→ INSTRUCTION A:
Decide whether each statement agrees with the grout thread below, answering yes or no and quoting the deciding words of the thread. (i) The first poster's original order is delayed until the end of the week. (ii) Tech Dawg says his reply was meant to be defensive. (iii) angus242 says the distributor offering Bostik TruColor for $53 is closer than his usual one.

→ TEXT SEGMENT:

I am using Laticrete sure set and 1500 sanded grout with grout enhancer and will seal the grout. 
My original order is backed up until the end of the week so I thought this way I could keep things moving and try out some products. If the floor fails over time then it is my fault but I know a lot of people that will use products in another home and not in their own. I have used this grout combo in homes before but I want to see the results first hand then I can express that spending more money on materials is worth it but time will tell...


----------



## HandyHails (Feb 28, 2009)

I know all of that. You already explained that sufficiently. I just chose to break your stones a bit. I enjoyed it and am happy that I received a defensive response.

Thank you.


----------



## Tech Dawg (Dec 13, 2010)

HandyHails said:


> I know all of that. You already explained that sufficiently. I just chose to break your stones a bit. I enjoyed it and am happy that I received a defensive response.
> 
> Thank you.


It was not meant to be defensive and I was replying to all 4 posts


----------



## Tech Dawg (Dec 13, 2010)

angus242 said:


> He should have QuartzLock 2 going in......but noooooooooooooooo :jester:


Angus, I will mix my grout in a QL2 bucket........LOL
Seriously though, I do like that grout and will use it here and there, especially since I get it cheaper than you


----------



## angus242 (Oct 20, 2007)

Tech Dawg said:


> Angus, I will mix my grout in a QL2 bucket........LOL
> Seriously though, I do like that grout and will use it here and there, especially since I get it cheaper than you


Trust me, I'm working on this issue.....


----------



## Tech Dawg (Dec 13, 2010)

angus242 said:


> Trust me, I'm working on this issue.....


I don't get it though... Josh gets it from the Dal 45 minutes from me which is the same management but I get a lower price?? I outa become a QL2 distributor, lol

Either way, for pros, it should be the same across the board but who am I... if u get no satisfaction, call me, if I order it and ship to u it would be the same price...then they lose $$$ :laughing:


----------



## angus242 (Oct 20, 2007)

I can get Bostik TruColor for $53 but the distributor is an additional 15 miles away. Not always worth it for $11 cheaper.

→ INPUT:
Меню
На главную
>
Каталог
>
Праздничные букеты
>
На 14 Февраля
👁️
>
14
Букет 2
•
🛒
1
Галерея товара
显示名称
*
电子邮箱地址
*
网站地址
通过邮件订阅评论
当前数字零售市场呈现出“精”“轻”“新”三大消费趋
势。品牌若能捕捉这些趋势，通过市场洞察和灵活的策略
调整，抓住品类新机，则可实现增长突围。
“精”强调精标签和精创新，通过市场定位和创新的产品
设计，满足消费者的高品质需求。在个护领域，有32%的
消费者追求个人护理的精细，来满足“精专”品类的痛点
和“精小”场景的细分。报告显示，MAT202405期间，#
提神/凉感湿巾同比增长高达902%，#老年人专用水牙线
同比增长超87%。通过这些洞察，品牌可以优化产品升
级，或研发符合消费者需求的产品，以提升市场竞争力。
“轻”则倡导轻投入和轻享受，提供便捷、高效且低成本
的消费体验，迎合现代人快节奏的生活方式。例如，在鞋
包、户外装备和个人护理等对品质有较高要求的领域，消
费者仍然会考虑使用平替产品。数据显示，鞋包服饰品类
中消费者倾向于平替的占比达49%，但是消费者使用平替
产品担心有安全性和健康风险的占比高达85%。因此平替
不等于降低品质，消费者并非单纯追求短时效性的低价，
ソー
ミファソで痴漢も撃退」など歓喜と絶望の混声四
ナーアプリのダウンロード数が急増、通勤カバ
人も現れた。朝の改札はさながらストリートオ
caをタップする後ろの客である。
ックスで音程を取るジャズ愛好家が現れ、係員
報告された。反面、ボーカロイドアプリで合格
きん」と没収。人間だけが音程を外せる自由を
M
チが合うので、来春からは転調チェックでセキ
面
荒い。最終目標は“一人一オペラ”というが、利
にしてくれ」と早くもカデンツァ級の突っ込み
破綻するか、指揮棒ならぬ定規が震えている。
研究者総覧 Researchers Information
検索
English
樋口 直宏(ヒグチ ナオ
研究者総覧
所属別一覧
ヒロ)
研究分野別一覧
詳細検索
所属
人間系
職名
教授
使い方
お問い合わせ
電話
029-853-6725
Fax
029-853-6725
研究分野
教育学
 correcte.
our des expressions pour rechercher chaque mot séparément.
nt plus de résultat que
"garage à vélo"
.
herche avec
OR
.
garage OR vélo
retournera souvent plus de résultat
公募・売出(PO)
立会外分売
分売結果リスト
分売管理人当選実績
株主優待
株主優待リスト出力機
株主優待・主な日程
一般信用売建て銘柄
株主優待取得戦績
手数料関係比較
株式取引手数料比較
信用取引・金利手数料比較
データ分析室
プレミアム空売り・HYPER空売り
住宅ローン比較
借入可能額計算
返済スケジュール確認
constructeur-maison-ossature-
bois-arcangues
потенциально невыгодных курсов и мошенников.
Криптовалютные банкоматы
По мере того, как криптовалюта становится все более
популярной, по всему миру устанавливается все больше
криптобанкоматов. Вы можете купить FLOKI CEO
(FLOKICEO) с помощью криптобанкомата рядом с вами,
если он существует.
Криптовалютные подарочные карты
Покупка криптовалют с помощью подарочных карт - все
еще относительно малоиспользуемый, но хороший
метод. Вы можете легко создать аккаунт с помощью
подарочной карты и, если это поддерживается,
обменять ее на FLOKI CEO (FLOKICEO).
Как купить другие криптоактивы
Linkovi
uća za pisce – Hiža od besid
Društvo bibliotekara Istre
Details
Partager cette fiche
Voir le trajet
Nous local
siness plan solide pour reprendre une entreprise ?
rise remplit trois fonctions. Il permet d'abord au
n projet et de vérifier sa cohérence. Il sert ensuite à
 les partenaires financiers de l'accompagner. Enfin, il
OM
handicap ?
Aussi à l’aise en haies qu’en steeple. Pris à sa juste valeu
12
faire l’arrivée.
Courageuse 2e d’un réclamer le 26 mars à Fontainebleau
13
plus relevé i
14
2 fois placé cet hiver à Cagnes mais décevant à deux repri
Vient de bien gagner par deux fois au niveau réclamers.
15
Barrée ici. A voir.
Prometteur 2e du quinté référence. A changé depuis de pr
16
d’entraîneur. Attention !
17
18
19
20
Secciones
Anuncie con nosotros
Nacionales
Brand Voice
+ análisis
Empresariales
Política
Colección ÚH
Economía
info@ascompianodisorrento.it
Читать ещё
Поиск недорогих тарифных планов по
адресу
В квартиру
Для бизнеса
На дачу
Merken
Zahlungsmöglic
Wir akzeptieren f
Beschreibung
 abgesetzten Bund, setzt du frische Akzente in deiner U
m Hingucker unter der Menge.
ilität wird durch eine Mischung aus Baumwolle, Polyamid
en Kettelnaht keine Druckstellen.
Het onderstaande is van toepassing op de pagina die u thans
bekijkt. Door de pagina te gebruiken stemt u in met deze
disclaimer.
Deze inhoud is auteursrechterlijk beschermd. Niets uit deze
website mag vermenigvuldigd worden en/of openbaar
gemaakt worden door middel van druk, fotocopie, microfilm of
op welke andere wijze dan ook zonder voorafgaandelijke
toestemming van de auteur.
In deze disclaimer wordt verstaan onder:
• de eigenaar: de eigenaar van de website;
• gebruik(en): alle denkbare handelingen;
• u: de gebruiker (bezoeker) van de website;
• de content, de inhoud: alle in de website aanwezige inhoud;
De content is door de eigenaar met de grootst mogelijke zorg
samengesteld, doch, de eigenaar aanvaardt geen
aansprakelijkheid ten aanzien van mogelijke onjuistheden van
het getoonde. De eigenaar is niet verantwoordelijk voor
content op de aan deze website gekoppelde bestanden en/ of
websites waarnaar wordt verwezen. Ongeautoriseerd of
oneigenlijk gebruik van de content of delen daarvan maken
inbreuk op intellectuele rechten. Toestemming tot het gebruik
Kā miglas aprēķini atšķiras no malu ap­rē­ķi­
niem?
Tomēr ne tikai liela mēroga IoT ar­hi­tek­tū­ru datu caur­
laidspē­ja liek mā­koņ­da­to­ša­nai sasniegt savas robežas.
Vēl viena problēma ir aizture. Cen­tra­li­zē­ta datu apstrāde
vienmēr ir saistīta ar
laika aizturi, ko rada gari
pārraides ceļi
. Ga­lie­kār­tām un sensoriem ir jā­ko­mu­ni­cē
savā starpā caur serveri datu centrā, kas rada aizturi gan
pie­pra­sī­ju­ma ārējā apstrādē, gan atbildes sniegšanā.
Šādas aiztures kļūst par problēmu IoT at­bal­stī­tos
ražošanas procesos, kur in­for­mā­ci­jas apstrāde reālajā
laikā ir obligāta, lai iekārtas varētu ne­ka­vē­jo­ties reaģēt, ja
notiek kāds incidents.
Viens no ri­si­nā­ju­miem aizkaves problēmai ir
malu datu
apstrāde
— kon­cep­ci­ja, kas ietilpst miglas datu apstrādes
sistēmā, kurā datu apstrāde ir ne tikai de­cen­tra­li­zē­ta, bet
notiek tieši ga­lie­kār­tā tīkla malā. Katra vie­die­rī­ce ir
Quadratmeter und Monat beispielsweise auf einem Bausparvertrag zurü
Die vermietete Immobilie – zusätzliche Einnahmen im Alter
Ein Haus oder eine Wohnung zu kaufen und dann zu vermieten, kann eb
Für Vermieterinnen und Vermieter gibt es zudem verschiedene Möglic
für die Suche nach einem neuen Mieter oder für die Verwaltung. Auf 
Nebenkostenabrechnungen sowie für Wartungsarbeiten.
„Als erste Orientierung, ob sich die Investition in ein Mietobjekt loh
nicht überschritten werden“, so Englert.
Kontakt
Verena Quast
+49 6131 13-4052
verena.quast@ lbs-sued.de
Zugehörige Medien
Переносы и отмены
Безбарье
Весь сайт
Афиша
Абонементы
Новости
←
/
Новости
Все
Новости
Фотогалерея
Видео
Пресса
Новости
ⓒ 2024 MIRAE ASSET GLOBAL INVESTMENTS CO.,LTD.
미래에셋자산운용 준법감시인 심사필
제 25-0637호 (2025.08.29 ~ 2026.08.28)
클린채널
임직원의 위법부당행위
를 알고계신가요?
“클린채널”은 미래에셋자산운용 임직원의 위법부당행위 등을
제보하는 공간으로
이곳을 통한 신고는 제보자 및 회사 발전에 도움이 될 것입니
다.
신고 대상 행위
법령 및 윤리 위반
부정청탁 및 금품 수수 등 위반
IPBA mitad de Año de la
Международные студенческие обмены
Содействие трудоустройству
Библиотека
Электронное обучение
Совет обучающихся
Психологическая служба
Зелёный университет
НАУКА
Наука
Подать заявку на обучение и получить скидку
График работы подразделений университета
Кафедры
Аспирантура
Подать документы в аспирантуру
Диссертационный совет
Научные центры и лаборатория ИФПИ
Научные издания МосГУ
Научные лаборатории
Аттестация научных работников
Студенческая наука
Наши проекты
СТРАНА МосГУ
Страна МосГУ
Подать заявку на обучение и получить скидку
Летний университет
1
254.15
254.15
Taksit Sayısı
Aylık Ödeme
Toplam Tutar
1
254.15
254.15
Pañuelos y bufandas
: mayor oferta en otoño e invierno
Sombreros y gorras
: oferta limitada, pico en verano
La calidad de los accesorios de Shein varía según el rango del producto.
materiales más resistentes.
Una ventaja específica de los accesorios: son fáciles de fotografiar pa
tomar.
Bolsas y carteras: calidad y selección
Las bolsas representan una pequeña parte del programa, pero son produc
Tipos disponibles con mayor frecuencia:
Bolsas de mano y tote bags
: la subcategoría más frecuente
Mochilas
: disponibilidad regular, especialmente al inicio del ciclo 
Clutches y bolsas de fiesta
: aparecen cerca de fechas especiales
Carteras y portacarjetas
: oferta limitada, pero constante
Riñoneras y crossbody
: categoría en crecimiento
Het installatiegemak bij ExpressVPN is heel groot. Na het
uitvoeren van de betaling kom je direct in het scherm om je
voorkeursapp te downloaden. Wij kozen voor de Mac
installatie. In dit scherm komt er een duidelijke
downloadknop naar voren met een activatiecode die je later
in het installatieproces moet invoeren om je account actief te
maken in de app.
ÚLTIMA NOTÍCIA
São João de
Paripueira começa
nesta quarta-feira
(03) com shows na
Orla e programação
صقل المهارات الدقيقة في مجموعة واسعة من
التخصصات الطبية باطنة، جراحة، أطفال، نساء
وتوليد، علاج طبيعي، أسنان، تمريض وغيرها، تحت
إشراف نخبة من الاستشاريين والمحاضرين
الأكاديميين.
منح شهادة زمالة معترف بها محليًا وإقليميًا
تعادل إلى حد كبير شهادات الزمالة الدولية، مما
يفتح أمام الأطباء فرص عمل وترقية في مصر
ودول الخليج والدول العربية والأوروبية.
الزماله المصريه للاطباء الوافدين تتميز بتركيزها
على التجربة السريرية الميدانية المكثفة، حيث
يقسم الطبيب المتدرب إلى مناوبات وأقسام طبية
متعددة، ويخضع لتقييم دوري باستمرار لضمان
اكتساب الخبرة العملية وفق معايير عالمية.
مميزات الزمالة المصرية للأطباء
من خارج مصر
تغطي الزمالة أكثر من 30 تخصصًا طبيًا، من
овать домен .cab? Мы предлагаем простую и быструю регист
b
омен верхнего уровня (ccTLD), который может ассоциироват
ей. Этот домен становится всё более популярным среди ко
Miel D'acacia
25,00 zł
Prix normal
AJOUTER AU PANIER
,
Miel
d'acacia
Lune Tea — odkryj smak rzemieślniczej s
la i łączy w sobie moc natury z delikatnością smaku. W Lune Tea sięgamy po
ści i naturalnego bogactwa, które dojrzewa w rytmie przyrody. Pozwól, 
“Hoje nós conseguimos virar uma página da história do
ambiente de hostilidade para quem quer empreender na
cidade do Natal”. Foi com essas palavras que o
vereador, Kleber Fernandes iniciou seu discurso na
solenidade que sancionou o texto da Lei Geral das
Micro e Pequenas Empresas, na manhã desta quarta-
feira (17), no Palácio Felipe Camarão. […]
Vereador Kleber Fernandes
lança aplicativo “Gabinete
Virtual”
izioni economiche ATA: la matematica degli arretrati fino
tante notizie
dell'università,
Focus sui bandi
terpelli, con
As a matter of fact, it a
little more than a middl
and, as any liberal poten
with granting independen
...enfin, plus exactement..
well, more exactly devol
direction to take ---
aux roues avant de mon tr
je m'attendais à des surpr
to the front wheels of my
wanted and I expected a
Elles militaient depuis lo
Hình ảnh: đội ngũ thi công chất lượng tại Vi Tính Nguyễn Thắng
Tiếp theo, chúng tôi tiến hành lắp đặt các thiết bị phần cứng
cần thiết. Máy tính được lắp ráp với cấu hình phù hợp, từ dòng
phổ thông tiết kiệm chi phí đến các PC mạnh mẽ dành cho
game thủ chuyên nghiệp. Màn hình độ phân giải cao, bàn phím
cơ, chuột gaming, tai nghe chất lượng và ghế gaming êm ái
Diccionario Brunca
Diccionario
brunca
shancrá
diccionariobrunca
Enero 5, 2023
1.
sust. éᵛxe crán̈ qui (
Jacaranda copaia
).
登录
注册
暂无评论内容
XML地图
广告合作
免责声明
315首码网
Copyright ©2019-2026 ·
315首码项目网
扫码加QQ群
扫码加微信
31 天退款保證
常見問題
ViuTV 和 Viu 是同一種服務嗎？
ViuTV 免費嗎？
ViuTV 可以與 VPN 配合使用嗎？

→ INSTRUCTION B:
Please reproduce the listing from its start through the line containing "设计，满足消费者的高品质需求。在个护领域，有32%的", substituting "Каталог товаров" for "Каталог" and changing nothing else.

→ EXPECTED OUTPUT A:
(i) Yes: "My original order is backed up until the end of the week"
(ii) No: "It was not meant to be defensive"
(iii) No: "the distributor is an additional 15 miles away"

→ EXPECTED OUTPUT B:
Меню
На главную
>
Каталог товаров
>
Праздничные букеты
>
На 14 Февраля
👁️
>
14
Букет 2
•
🛒
1
Галерея товара
显示名称
*
电子邮箱地址
*
网站地址
通过邮件订阅评论
当前数字零售市场呈现出“精”“轻”“新”三大消费趋
势。品牌若能捕捉这些趋势，通过市场洞察和灵活的策略
调整，抓住品类新机，则可实现增长突围。
“精”强调精标签和精创新，通过市场定位和创新的产品
设计，满足消费者的高品质需求。在个护领域，有32%的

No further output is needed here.